▸ **SOURCE EXTRACT**
◇ ◇ ◇ ◇ ◇

You can use the following options to customize the results of your test comparison:

  • --baseline: The baseline TestExecution ID used to compare the contender TestExecution.
  • --contender: The TestExecution ID for the contender being compared to the baseline.
  • --results-format: Defines the output format for the command line results, either markdown or csv. Default is markdown.

◇ ◇ ◇ ◇ ◇

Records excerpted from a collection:
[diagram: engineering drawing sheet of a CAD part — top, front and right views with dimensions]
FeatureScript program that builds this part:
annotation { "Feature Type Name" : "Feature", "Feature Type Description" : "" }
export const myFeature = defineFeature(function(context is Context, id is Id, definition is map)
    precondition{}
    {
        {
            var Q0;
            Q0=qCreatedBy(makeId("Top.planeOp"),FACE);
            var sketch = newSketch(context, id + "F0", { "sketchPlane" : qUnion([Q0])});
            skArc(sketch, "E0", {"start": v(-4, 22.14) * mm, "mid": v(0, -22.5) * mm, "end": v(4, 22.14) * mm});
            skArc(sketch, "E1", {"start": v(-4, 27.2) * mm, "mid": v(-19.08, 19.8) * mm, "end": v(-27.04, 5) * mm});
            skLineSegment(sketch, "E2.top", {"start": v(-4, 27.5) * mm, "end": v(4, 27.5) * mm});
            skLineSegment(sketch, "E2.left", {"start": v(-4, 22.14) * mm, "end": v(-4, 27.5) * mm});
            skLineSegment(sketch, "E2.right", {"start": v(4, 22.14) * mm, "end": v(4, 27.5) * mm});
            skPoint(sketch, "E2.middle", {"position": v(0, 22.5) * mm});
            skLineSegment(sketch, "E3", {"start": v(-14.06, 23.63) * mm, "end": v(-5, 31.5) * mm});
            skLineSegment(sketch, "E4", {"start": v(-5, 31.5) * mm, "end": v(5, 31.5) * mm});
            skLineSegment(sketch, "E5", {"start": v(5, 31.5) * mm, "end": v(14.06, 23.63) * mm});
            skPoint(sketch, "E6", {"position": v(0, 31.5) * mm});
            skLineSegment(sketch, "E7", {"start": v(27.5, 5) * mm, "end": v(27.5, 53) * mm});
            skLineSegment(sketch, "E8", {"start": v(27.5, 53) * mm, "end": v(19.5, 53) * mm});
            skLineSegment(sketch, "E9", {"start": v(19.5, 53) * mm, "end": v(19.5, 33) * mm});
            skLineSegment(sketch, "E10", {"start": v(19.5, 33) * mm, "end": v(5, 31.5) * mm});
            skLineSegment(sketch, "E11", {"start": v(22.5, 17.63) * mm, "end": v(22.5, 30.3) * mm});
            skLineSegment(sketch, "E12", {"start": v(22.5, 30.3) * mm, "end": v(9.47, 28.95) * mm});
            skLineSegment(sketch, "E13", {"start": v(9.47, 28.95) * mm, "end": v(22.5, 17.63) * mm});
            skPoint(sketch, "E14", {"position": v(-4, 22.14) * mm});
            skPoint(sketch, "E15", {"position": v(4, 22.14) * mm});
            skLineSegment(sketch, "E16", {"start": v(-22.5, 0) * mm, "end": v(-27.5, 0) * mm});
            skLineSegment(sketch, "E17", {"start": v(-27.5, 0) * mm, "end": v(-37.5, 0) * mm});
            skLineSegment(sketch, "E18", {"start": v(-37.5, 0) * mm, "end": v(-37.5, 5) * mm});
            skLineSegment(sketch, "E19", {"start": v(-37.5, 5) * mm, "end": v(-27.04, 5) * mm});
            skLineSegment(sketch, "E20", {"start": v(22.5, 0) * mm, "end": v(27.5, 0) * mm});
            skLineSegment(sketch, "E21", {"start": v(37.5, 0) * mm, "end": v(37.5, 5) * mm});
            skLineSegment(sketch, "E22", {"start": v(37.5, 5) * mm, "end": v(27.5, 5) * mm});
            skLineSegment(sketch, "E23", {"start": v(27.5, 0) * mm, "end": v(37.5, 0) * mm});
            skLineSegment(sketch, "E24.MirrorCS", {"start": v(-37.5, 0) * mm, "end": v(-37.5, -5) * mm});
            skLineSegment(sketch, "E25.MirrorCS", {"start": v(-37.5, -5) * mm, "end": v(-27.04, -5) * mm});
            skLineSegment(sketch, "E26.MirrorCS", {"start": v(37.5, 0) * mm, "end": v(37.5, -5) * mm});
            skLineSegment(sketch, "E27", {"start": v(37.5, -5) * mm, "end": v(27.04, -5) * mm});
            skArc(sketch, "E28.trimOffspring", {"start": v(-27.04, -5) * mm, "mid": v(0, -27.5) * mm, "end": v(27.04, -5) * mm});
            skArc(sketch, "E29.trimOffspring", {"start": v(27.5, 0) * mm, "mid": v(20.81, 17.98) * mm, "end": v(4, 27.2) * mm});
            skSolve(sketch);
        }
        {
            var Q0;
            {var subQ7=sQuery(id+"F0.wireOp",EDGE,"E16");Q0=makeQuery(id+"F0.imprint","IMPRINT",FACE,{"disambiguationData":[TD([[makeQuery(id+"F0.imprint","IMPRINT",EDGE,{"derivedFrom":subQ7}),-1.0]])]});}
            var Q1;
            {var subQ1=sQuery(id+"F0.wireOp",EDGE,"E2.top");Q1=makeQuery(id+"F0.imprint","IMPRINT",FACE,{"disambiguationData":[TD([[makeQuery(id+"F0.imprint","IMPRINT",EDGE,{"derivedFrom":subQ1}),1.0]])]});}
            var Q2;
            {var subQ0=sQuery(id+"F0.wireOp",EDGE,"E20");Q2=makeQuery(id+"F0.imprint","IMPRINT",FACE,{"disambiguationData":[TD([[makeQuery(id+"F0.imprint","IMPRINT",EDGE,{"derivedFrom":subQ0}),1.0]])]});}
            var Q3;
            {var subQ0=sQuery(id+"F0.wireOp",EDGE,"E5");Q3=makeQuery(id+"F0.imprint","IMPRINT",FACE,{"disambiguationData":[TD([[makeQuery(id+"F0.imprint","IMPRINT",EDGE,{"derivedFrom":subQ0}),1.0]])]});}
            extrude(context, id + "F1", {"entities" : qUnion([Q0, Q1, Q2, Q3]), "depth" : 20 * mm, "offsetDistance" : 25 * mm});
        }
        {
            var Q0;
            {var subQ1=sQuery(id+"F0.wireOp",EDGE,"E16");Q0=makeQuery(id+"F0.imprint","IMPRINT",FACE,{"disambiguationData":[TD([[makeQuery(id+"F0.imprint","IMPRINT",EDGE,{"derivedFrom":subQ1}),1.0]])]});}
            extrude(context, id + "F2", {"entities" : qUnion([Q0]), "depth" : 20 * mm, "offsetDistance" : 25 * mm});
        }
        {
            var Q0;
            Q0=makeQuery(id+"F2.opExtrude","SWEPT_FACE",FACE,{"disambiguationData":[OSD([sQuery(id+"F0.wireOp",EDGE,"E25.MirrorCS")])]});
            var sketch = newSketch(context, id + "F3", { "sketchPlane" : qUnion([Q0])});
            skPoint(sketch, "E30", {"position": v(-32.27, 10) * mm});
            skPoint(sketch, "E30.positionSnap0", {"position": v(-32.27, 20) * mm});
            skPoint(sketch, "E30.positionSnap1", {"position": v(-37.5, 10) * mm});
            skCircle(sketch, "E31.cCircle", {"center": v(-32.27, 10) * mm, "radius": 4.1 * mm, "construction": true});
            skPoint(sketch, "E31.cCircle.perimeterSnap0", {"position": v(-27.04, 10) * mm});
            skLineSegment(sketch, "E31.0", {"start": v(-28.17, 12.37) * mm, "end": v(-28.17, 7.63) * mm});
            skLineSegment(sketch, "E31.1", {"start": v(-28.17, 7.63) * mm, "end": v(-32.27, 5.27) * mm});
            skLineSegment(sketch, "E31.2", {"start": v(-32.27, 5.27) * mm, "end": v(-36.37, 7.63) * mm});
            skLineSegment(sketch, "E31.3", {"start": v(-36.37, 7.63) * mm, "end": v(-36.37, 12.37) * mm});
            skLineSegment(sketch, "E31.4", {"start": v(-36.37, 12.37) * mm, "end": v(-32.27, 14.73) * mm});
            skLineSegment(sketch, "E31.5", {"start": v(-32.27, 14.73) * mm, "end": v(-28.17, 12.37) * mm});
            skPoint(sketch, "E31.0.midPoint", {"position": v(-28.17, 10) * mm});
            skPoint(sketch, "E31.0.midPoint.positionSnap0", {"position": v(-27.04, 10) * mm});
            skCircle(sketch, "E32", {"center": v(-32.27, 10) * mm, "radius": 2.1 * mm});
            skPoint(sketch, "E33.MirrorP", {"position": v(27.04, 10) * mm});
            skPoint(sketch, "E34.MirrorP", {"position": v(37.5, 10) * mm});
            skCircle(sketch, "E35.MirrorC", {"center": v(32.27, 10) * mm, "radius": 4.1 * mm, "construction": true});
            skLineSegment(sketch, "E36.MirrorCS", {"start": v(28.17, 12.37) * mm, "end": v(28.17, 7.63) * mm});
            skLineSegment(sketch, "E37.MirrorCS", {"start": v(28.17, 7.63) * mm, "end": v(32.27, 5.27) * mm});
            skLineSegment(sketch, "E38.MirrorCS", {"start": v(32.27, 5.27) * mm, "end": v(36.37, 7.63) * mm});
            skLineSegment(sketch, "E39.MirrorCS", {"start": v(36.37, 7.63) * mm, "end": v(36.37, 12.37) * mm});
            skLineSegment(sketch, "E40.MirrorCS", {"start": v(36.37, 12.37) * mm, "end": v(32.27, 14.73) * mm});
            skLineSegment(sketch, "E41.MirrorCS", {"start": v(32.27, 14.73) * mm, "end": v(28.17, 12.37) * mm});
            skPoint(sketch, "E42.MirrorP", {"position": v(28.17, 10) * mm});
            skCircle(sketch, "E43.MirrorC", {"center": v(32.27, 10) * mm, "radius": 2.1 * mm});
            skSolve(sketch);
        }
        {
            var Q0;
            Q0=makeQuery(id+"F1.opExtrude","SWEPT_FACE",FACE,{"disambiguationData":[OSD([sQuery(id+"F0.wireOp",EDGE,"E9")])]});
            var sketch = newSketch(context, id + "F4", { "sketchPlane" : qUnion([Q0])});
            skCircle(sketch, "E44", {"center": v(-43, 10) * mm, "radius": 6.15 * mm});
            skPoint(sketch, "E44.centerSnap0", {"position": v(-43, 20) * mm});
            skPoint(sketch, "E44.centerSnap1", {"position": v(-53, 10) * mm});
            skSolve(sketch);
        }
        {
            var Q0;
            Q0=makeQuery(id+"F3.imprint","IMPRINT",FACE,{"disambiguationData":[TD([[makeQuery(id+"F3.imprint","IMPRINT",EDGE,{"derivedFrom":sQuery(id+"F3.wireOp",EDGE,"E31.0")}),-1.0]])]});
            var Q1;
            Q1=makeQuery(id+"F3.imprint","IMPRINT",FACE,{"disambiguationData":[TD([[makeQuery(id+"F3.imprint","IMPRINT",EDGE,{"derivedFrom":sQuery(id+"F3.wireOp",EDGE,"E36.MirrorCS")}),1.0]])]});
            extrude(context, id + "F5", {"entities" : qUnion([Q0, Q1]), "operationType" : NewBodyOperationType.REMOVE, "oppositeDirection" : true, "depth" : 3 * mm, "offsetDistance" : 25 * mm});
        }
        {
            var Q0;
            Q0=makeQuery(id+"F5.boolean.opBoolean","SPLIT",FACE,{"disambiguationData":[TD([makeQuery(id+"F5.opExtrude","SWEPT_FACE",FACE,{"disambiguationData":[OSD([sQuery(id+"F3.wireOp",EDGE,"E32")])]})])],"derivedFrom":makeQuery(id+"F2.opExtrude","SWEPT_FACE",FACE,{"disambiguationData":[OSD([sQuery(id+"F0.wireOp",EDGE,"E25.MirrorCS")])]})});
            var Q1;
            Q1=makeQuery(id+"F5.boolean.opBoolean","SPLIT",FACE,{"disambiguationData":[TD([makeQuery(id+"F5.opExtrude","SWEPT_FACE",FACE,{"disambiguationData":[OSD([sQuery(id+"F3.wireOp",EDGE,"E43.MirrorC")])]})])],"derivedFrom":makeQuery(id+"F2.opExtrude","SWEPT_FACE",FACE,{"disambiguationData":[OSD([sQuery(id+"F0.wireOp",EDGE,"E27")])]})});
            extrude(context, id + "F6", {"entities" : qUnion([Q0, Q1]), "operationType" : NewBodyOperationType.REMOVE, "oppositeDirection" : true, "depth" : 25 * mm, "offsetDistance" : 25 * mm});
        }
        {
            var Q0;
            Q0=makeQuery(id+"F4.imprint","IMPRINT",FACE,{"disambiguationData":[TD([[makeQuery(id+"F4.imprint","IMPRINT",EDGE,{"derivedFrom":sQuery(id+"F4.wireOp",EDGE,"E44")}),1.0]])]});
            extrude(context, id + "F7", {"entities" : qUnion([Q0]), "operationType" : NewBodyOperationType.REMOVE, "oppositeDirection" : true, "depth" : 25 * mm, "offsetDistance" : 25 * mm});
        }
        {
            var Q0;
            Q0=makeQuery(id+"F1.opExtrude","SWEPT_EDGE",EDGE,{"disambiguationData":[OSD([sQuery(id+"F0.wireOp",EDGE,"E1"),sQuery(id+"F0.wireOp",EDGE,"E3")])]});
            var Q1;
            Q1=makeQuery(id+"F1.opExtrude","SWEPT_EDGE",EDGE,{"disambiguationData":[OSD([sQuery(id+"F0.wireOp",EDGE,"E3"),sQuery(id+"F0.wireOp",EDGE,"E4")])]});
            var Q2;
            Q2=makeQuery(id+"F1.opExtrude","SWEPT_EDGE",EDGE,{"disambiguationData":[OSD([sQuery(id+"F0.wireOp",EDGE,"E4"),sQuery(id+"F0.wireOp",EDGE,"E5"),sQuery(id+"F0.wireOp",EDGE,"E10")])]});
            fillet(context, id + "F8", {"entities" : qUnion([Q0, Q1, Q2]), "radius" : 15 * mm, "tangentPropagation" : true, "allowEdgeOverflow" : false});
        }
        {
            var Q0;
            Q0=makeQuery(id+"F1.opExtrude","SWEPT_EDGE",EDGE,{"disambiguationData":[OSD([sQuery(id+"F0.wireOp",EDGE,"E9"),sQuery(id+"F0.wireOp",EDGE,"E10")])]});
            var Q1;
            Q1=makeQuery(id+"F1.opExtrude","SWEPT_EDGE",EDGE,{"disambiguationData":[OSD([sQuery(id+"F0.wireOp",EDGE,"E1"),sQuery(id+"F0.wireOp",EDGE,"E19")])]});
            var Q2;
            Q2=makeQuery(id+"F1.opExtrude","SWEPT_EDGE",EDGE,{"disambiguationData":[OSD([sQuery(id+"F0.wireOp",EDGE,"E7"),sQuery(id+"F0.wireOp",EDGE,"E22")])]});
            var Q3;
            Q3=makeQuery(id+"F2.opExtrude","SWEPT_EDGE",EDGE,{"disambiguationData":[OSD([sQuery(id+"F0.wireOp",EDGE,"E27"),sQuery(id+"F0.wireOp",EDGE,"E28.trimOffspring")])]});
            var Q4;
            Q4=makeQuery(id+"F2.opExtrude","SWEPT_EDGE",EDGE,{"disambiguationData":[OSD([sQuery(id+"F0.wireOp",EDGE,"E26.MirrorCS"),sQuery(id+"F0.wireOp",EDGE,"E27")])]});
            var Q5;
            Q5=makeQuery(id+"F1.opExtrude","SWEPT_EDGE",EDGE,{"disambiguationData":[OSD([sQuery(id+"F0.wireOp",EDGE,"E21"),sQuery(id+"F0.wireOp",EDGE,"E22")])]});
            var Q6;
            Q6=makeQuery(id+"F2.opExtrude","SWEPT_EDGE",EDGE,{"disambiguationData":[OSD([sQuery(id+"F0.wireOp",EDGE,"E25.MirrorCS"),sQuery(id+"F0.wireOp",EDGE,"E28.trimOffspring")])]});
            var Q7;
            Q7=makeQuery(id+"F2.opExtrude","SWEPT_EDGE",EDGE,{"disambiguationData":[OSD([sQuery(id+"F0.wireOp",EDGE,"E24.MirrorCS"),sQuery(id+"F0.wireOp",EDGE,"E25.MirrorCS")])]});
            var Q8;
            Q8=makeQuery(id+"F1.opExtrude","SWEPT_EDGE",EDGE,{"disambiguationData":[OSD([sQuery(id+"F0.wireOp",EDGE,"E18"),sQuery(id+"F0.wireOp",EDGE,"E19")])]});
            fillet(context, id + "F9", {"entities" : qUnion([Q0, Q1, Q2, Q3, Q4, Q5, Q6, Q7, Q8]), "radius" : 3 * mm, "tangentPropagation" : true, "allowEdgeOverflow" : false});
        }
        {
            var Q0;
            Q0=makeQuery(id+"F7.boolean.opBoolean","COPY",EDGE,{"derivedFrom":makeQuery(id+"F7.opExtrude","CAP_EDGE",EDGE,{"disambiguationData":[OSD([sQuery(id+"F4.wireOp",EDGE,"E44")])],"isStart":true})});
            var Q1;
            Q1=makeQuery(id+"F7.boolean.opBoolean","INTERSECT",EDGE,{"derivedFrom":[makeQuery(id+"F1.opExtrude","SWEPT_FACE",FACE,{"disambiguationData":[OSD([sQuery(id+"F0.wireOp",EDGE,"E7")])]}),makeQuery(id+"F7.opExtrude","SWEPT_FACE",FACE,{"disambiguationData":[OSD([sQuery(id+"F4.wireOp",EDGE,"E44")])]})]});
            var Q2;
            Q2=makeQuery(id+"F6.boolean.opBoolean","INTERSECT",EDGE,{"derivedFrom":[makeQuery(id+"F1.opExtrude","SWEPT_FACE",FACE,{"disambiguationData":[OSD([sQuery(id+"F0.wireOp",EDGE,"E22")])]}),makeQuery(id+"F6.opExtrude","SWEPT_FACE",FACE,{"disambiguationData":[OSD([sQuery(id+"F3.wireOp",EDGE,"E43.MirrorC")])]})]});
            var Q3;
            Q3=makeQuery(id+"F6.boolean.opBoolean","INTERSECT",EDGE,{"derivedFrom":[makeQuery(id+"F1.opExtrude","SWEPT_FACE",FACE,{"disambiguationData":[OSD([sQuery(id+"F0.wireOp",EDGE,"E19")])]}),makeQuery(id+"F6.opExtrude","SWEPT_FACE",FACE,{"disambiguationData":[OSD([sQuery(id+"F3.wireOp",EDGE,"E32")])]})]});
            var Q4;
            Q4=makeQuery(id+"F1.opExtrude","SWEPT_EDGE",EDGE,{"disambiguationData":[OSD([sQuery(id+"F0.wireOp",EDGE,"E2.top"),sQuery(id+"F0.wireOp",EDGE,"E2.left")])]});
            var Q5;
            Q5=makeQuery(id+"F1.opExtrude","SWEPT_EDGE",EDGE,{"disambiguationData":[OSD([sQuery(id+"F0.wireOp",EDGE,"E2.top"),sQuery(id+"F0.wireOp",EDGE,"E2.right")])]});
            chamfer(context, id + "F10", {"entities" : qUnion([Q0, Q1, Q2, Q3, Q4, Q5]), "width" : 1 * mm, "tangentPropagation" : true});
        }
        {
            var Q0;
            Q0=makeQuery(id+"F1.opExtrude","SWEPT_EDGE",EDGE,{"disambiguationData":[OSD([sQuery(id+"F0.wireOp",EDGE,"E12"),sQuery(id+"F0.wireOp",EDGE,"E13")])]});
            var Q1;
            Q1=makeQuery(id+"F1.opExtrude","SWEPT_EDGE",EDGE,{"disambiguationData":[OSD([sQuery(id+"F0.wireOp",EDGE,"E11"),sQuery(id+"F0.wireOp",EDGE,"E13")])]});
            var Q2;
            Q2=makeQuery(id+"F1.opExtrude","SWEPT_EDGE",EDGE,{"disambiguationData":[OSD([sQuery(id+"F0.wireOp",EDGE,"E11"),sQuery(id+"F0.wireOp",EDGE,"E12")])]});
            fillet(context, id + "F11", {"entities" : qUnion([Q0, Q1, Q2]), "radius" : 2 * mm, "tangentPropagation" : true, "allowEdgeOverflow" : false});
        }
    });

◇ ◇ ◇ ◇ ◇

▸ **EXERCISE REQUIREMENTS**
[a] Name every command-line option given in the test comparison text.
[b] Pick up the test comparison text after its last sentence and keep it going.
You won't need the listing.

▸ **ANSWERS TO EACH TASK**
[a] --baseline, --contender, --results-format

[b]
  • --results-number-align: Defines the column number alignment for when the compare command outputs results. Default is right.
  • --results-file: When provided a file path, writes the compare results to the file indicated in the path.
  • --show-in-results: Determines whether or not to include the comparison in the results file.